## Work instruction
Please count the lines in the records below that contain the word "this", and reply with only that number.

## Supplied information

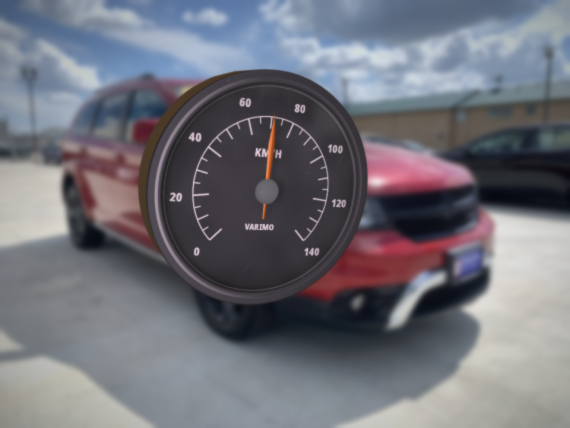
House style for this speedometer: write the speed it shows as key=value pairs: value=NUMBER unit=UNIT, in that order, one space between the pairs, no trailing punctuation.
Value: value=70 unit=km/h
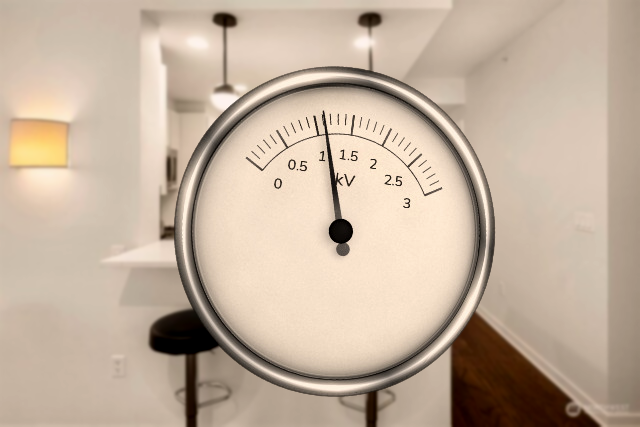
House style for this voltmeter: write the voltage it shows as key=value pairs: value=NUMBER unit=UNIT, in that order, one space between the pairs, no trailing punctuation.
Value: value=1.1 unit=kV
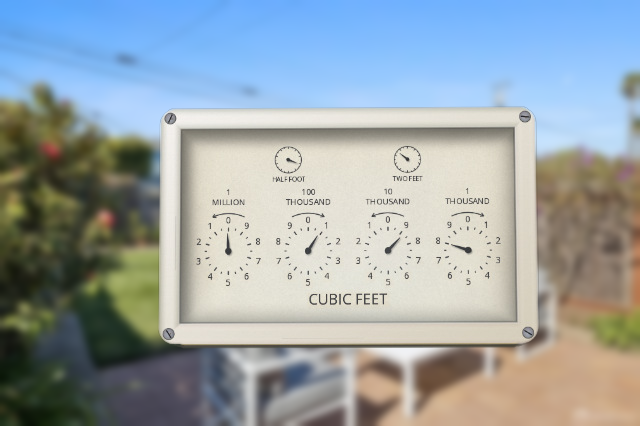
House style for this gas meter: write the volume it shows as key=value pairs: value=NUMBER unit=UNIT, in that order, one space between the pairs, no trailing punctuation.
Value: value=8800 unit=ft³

--

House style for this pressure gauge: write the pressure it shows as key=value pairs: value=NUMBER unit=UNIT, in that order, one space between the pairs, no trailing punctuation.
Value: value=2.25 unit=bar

--

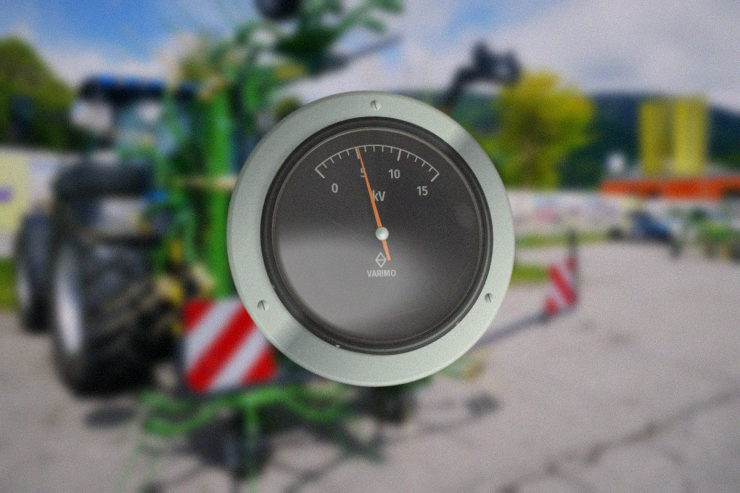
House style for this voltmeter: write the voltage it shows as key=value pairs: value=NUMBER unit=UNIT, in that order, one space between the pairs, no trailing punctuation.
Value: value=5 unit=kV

## Task answer
5